The Timeliness of SCORM 2.0 Discussions
Last Friday, I submitted two white papers forged with considerable ideas and suggestions from professional colleagues (Tom King), fellow professionals (Ethan Estes and Steve Flowers), and new colleagues from around the world (Martin Ebner).
Like Philip Hutchinson, I began the efforts with a serious attempt to produce a formal and very “serious” (read: academic) body of work. I additionally tried to take an informal, yet collaborative approach to writing the papers through the use of Google Docs. Like Philip, even though I turned in my papers on time, I don’t know that I got it all written exactly as I want to express my thoughts. Without ample review of the papers prior to their submission, I must accept that they’re conversation starters (hopefully), and that the discussion that should follow will take the initial ideas proposed and give them life and definition.
My papers are here:
- SCORM 2.0 Content Authoring Standards & Services
- Engagement, Collaboration and Community in SCORM 2.0
Ironically (or just coincidentally depending on whether you’re a fan of Alannis Morrisette or not), the transparent and completely open formation of what is to become SCORM 2.0 is happening at the same time as we learn about the dissolution of the ECMAScript group and the CSS-WG in the W3C. Plenty of good discussions of what went down here, here, here and here.
It’s pretty crazy to me that all the reasons being cited as to why these two groups fell apart all boil down to similar root causes:
- Trying to take on too much by doing innovation by committee instead of codifying exemplars of best practice.
- Working behind closed doors.
- Losing the “vision.”
At least, that’s how I see it.
Managing that level of response is proving to be challenging. The rewards, however, are so worthwhile. Each member of the Program Committee has a “Bird Dog” — which means we have a paper we’re going to actively promote and raise awareness to. I have ten (they’re small ones — like a page each). That also means ten times the discussion (suckas!!!)
We’re going to swipe at these white papers by tagging each of our bird dogs to help us wrangle them into the requirements that will ultimately come together at the SCORM 2.0 Workshop in October (see the LETSI site for details — I’ll be there).
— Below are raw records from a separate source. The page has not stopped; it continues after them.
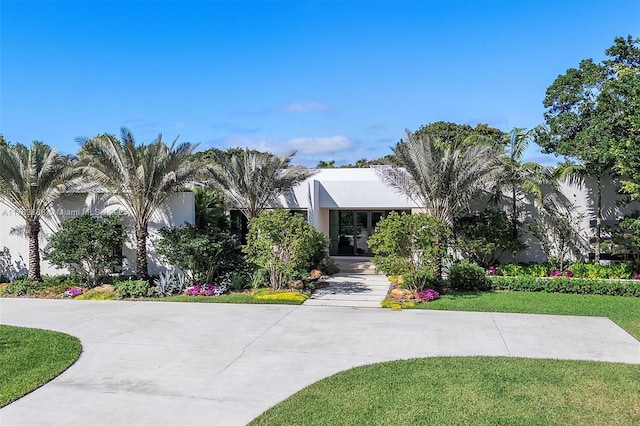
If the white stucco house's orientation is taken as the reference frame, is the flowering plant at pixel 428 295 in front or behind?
in front

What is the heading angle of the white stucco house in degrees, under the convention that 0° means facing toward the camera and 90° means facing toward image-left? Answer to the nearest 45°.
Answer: approximately 0°

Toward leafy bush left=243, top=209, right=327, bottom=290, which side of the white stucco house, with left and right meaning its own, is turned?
front

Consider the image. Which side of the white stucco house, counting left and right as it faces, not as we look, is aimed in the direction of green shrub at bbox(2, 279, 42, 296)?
right

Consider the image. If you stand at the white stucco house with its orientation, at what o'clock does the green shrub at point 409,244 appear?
The green shrub is roughly at 11 o'clock from the white stucco house.

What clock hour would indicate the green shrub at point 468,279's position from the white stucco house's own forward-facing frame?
The green shrub is roughly at 10 o'clock from the white stucco house.
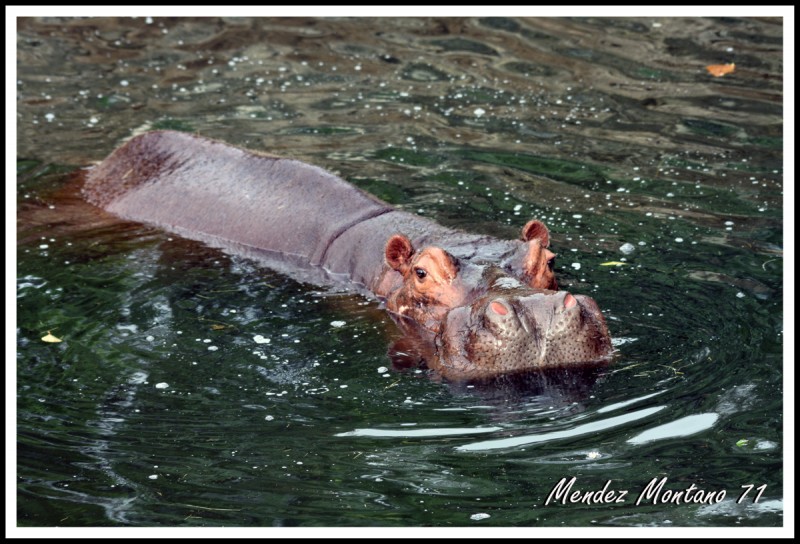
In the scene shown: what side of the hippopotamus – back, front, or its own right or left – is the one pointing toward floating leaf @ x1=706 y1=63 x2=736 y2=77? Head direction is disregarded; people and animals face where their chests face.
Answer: left

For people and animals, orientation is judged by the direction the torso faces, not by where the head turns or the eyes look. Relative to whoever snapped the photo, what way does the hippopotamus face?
facing the viewer and to the right of the viewer
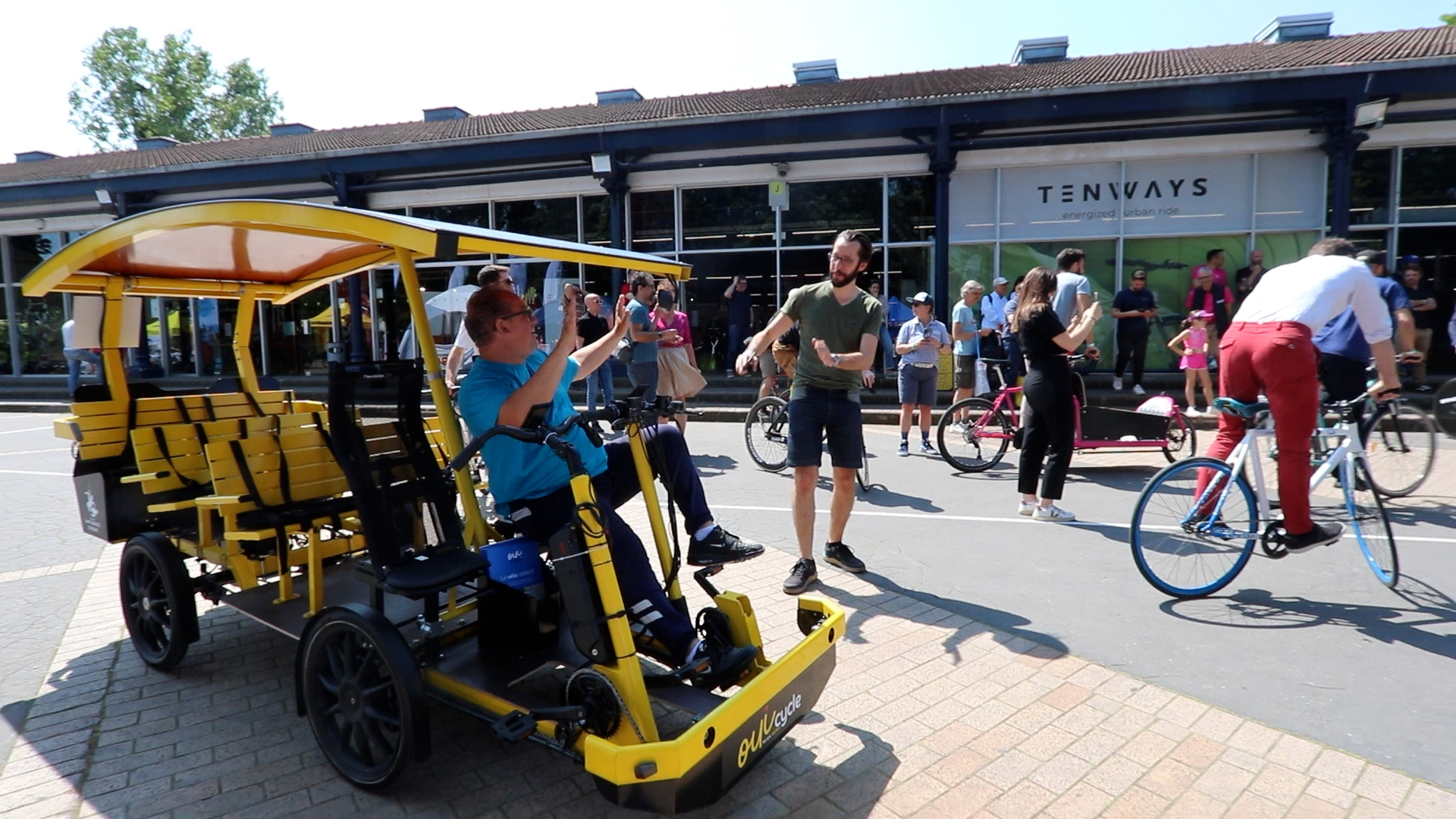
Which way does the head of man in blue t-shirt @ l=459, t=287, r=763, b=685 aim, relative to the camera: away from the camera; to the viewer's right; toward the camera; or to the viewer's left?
to the viewer's right

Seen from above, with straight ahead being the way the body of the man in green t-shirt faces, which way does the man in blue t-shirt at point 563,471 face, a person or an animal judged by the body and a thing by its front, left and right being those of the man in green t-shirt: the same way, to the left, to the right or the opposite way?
to the left

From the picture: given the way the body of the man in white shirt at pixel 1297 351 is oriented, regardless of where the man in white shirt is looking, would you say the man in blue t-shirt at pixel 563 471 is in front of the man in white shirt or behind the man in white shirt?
behind

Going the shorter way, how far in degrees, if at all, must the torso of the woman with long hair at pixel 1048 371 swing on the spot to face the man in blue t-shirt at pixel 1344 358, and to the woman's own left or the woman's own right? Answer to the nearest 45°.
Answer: approximately 45° to the woman's own left

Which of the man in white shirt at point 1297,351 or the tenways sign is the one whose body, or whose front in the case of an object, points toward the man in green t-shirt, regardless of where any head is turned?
the tenways sign

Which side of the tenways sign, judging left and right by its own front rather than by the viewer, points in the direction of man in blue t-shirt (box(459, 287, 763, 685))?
front

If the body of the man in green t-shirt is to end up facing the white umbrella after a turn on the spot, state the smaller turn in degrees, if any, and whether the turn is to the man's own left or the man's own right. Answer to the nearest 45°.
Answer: approximately 135° to the man's own right

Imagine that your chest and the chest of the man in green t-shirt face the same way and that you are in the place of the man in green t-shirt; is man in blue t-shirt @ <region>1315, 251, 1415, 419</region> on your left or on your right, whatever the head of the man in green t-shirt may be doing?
on your left

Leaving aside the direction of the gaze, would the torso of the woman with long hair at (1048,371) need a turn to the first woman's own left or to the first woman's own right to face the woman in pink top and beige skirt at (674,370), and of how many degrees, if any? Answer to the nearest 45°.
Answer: approximately 135° to the first woman's own left

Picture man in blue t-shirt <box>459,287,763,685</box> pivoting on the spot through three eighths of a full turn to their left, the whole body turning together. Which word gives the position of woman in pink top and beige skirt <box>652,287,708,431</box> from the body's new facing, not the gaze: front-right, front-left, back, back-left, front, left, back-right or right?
front-right

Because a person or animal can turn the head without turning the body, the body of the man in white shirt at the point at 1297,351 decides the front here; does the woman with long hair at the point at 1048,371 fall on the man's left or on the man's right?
on the man's left
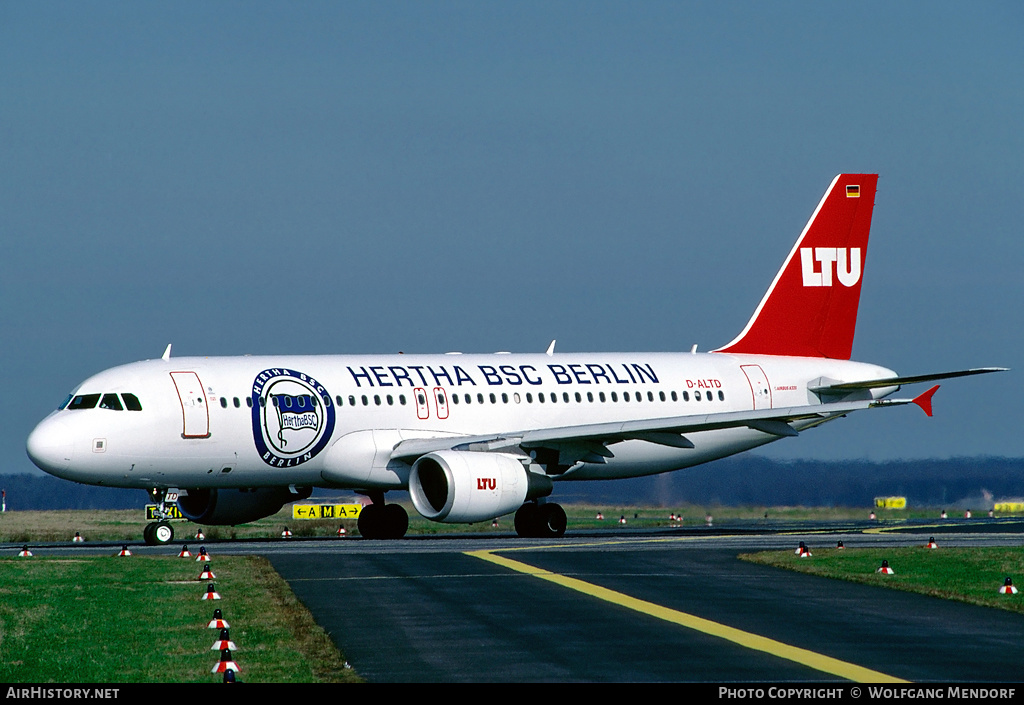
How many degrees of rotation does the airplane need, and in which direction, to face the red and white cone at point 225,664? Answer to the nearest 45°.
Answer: approximately 45° to its left

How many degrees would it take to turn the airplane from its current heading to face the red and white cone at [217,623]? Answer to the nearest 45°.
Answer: approximately 45° to its left

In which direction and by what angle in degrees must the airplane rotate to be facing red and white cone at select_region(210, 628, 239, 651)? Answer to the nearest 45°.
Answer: approximately 45° to its left

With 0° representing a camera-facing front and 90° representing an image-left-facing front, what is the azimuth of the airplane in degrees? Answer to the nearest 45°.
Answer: approximately 45°

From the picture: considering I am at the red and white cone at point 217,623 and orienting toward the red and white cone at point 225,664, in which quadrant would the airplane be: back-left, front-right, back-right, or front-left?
back-left
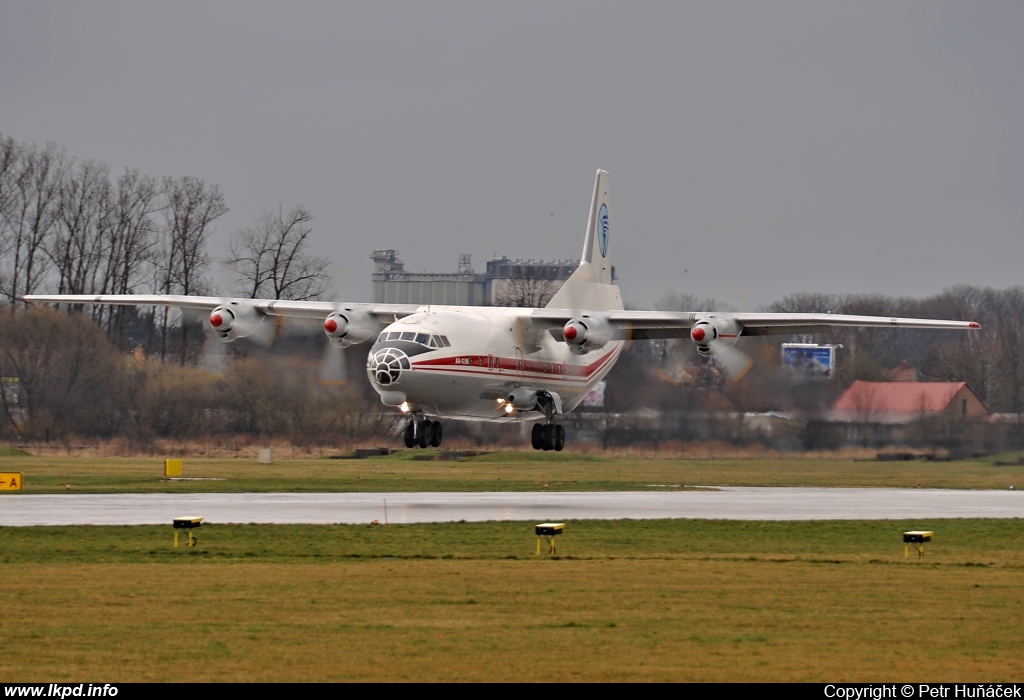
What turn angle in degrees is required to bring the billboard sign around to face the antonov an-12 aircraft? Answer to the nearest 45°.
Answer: approximately 45° to its right

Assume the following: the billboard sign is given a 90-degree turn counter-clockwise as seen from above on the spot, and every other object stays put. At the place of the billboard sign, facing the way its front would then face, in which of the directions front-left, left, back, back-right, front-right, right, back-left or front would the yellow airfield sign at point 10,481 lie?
back-right

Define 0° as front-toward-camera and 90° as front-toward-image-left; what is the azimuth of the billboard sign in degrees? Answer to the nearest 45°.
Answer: approximately 0°

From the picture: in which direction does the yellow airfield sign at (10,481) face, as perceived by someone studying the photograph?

The first stab we’re going to take is tagging a paper as proposing a SCORM “evolution” or “revolution.” It may seem simplistic, but we have to get a handle on the wide scope of ideas by starting to categorize them.
- Evolution - SCORM looks like relatively the same animal as before. It has the about the same scope and it solves very similar problems, but perhaps in new and innovative ways.
- Revolution - SCORM is a new beast entirely. It tackles new problems, increases the scope or completely changes the conceptual model.